[Data to process — start]

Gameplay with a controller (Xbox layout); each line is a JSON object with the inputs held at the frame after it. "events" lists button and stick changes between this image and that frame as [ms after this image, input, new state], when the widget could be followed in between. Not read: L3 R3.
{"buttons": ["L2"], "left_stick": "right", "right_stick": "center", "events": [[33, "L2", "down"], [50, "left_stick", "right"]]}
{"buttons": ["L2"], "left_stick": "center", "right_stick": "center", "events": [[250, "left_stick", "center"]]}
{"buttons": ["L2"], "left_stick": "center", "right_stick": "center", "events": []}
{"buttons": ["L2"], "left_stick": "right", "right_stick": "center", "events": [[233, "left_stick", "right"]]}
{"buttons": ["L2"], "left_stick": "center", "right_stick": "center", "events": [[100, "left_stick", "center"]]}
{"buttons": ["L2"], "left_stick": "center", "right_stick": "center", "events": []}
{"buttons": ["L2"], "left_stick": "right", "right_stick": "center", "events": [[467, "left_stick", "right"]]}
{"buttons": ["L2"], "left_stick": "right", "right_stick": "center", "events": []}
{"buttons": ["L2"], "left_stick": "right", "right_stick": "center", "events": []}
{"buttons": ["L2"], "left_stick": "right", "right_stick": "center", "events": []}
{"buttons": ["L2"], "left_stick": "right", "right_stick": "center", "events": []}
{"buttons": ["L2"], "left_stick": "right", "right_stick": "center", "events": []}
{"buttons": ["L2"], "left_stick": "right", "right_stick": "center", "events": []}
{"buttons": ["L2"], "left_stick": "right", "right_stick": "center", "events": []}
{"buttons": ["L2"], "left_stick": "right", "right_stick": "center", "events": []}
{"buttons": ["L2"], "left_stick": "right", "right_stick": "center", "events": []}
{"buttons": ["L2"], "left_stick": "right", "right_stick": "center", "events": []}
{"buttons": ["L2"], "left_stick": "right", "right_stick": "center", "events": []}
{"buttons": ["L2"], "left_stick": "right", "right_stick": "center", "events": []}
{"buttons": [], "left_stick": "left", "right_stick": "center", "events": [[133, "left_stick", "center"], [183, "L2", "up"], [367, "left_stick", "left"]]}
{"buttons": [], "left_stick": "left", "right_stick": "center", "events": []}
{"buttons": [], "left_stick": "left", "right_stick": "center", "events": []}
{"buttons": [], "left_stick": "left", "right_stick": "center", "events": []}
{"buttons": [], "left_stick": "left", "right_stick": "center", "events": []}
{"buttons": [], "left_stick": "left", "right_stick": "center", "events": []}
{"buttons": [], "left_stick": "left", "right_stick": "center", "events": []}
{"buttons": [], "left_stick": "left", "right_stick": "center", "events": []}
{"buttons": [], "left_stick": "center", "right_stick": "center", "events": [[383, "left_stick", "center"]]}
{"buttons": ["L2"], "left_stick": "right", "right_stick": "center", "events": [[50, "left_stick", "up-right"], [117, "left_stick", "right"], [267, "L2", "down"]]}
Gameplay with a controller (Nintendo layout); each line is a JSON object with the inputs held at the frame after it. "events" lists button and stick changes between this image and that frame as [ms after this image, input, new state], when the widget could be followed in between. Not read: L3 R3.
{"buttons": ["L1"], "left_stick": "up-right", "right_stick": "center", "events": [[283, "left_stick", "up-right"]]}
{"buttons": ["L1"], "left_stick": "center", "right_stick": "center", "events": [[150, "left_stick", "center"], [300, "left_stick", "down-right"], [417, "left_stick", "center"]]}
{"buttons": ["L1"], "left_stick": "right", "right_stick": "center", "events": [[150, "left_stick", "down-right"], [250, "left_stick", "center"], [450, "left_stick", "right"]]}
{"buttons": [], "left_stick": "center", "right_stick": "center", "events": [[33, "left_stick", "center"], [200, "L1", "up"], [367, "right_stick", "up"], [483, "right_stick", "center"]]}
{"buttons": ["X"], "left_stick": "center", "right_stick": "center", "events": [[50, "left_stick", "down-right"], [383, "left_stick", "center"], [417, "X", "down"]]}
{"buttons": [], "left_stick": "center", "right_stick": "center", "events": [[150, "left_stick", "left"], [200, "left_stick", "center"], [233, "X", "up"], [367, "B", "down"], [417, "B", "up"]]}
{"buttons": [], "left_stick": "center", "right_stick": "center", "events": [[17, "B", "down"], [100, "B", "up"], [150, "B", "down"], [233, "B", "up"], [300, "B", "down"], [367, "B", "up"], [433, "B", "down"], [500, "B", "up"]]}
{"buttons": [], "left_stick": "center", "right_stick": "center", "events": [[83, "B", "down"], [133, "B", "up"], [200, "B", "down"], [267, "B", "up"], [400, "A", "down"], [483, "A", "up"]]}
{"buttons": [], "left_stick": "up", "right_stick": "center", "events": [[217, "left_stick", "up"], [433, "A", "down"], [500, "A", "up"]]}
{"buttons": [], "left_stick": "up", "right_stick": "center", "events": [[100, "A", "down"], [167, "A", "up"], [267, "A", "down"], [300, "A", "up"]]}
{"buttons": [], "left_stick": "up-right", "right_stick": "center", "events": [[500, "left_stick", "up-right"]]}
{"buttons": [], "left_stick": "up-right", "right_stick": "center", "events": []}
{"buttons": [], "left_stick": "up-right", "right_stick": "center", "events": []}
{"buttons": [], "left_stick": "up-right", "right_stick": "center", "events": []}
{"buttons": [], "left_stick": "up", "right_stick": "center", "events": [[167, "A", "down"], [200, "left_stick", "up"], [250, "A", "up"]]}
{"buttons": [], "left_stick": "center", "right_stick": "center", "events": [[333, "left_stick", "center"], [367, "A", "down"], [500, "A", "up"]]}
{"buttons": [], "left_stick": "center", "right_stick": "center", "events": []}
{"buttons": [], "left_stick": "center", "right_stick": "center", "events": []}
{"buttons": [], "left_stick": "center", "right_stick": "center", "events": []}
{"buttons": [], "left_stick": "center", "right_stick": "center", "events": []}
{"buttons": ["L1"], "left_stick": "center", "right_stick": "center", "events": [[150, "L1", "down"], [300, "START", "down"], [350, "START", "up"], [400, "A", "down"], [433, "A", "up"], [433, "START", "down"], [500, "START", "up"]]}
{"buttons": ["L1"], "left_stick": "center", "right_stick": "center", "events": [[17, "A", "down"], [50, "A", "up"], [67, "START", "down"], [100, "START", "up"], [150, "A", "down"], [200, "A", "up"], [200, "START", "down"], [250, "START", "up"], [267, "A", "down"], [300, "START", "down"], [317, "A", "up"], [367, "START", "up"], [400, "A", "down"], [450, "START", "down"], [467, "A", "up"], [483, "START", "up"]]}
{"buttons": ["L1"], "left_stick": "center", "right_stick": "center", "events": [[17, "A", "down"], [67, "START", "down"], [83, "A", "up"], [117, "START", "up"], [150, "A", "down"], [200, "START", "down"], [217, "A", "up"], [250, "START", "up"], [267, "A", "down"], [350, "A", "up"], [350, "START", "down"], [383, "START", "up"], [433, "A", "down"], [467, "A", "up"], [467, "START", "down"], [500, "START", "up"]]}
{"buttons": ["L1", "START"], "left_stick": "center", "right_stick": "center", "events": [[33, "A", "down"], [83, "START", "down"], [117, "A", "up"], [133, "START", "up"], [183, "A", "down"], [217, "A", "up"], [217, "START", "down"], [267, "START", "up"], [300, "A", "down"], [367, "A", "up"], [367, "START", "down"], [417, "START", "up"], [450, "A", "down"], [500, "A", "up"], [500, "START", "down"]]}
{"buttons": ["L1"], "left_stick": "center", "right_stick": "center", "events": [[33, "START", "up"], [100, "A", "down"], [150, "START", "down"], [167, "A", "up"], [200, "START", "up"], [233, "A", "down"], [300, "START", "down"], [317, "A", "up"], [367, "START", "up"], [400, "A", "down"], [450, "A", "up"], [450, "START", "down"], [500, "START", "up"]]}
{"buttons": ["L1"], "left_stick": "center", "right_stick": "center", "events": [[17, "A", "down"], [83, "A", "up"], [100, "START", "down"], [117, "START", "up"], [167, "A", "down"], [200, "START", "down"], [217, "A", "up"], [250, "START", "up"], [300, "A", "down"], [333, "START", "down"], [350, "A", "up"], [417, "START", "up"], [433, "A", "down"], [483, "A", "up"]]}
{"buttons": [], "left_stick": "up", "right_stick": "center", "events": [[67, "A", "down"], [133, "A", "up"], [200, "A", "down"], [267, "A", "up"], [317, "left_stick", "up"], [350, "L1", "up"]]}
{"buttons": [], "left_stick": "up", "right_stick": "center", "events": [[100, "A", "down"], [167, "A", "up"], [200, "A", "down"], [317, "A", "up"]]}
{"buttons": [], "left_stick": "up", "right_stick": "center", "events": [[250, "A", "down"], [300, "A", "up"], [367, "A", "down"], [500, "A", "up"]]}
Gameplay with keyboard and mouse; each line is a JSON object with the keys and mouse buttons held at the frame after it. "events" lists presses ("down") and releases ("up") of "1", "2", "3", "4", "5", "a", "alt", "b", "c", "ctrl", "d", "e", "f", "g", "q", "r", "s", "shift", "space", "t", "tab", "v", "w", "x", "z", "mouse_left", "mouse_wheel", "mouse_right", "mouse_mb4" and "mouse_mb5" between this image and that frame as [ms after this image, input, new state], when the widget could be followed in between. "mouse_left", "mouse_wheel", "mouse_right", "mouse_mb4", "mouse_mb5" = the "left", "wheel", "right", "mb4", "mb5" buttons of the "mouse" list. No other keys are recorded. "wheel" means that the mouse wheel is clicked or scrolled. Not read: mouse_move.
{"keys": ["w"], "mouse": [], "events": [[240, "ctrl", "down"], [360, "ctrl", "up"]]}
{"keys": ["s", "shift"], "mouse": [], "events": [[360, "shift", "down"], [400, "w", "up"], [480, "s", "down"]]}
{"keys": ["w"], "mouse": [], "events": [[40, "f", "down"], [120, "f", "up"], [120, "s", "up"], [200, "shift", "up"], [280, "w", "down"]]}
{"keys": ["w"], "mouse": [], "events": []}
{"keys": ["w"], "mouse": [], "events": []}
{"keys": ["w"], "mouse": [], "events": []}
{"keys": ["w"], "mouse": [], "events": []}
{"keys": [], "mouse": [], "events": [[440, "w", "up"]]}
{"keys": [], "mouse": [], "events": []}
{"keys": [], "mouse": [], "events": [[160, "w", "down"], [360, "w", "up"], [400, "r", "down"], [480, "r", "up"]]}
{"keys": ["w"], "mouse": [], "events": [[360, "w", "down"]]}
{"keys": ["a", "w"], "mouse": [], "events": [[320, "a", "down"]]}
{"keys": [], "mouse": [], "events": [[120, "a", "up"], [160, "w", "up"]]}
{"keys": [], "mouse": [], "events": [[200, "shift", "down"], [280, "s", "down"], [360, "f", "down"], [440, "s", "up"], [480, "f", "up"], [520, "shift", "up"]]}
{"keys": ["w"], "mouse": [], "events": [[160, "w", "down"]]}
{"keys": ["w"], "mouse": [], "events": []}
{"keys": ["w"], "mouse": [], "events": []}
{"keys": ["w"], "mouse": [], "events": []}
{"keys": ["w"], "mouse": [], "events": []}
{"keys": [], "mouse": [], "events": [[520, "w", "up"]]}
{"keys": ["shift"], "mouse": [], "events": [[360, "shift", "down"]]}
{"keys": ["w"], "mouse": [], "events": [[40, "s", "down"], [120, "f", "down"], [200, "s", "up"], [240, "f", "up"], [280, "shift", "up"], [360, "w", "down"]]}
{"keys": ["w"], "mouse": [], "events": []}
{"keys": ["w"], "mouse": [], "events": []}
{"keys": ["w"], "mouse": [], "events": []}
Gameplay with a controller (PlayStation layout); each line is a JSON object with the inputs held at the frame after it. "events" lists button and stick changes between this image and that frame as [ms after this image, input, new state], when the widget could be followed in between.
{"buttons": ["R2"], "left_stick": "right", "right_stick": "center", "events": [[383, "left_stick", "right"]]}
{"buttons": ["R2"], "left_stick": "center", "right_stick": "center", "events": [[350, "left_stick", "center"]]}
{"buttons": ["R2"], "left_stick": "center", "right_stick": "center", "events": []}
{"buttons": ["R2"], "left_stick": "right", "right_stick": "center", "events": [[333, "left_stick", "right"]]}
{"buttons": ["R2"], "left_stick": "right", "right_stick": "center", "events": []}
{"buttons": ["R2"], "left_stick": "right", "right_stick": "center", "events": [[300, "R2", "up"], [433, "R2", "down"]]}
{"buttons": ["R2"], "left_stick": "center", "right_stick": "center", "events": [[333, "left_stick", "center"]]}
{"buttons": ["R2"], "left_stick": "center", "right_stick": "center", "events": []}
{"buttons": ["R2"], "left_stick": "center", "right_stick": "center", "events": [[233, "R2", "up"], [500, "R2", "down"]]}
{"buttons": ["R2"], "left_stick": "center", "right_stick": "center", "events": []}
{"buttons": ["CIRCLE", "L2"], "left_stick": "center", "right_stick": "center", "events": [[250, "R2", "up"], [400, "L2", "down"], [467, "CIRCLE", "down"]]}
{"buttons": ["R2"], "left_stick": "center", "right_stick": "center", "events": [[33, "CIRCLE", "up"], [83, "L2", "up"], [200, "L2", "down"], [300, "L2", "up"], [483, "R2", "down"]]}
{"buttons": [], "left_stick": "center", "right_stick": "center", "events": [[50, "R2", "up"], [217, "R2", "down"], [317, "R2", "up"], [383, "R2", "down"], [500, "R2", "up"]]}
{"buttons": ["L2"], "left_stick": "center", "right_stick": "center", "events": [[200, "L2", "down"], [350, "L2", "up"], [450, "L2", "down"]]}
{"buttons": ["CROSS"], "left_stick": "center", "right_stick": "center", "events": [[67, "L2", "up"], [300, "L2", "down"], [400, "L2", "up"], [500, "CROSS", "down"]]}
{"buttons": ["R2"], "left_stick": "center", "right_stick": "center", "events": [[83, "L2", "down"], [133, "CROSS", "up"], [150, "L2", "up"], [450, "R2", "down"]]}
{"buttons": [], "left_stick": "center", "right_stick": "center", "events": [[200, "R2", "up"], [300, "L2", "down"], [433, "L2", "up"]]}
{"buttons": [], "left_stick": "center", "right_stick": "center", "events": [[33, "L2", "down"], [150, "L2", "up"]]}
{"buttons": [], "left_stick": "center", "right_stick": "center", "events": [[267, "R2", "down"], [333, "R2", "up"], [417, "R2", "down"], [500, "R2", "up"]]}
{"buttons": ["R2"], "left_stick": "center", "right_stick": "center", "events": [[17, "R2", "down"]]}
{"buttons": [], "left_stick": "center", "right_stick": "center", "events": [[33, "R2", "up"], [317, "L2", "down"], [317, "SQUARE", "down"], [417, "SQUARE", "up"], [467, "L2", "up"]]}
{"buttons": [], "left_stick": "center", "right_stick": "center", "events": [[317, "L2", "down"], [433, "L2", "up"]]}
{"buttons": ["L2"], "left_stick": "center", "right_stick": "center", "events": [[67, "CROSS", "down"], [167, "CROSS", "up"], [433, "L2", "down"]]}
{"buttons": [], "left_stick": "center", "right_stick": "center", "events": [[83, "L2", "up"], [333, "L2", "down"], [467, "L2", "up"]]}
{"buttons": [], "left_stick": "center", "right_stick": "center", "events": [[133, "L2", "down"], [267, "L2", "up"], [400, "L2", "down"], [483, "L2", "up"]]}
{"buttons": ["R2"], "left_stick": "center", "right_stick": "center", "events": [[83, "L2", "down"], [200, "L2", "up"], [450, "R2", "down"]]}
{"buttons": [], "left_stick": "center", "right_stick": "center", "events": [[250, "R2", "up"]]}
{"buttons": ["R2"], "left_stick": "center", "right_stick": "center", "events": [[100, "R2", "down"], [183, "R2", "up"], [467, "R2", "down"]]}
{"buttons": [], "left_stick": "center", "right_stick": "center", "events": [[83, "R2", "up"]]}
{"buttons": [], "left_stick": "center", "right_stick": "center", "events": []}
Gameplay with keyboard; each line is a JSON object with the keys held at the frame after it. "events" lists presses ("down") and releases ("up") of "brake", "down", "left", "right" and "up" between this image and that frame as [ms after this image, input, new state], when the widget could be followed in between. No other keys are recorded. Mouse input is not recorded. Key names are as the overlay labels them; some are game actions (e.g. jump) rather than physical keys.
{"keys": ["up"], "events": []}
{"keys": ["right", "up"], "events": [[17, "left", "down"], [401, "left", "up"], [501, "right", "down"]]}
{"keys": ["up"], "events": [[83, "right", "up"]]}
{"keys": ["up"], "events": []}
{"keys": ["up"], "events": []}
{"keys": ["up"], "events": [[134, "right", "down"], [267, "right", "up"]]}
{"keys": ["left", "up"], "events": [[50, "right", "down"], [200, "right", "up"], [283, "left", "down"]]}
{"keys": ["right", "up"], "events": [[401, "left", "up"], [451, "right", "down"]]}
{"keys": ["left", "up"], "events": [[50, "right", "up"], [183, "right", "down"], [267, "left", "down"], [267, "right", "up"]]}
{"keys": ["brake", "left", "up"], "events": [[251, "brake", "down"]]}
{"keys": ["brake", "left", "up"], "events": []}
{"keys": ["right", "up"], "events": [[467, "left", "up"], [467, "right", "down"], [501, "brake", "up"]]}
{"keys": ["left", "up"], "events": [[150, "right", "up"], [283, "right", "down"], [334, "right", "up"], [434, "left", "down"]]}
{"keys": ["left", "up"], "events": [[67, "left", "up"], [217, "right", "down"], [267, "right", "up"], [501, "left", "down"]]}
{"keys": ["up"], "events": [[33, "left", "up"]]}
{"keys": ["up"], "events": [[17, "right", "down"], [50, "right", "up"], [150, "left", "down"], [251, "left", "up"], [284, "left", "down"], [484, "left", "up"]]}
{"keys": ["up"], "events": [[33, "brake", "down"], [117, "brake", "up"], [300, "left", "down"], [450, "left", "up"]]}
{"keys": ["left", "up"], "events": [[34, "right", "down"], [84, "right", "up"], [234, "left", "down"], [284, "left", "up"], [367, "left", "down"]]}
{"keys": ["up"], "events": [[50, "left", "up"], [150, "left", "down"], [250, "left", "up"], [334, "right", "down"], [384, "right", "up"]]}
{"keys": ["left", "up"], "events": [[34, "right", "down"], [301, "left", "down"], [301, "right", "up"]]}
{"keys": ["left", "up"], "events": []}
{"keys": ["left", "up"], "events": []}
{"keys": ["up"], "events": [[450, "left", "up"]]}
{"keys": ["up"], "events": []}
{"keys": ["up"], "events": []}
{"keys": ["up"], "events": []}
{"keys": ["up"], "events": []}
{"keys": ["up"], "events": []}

[Data to process — finish]

Wherever a line of the listing above contains the string "followed", copy that line.

* **Response below**
Gameplay with a controller (Xbox layout); each line is a JSON object with the inputs held at the frame after it. "events" lists button and stick changes between this image and that frame as [ms after this image, input, new state], when the widget could be followed in between. Not read: L3 R3.
Gameplay with a controller (Nintendo layout); each line is a JSON object with the inputs held at the frame after it. "events" lists button and stick changes between this image and that frame as [ms after this image, input, new state], when the widget could be followed in between. Not read: L3 R3.
Gameplay with keyboard and mouse; each line is a JSON object with the keys and mouse buttons held at the frame after it. "events" lists presses ("down") and releases ("up") of "1", "2", "3", "4", "5", "a", "alt", "b", "c", "ctrl", "d", "e", "f", "g", "q", "r", "s", "shift", "space", "t", "tab", "v", "w", "x", "z", "mouse_left", "mouse_wheel", "mouse_right", "mouse_mb4" and "mouse_mb5" between this image and that frame as [ms after this image, input, new state], when the widget could be followed in between. "mouse_left", "mouse_wheel", "mouse_right", "mouse_mb4", "mouse_mb5" = the "left", "wheel", "right", "mb4", "mb5" buttons of the "mouse" list. No other keys are recorded. "wheel" means that the mouse wheel is clicked or scrolled. Not read: mouse_move.
Gameplay with a controller (PlayStation layout); each line is a JSON object with the inputs held at the frame after it. "events" lists button and stick changes between this image and that frame as [ms after this image, input, new state], when the widget could be followed in between.
Gameplay with keyboard; each line is a JSON object with the keys held at the frame after it. "events" lists presses ("down") and releases ("up") of "brake", "down", "left", "right" and "up" between this image and that frame as [ms after this image, input, new state], when the widget could be followed in between. No other keys are recorded. Mouse input is not recorded. Key names are as the overlay labels them; some are game actions (e.g. jump) rather than physical keys.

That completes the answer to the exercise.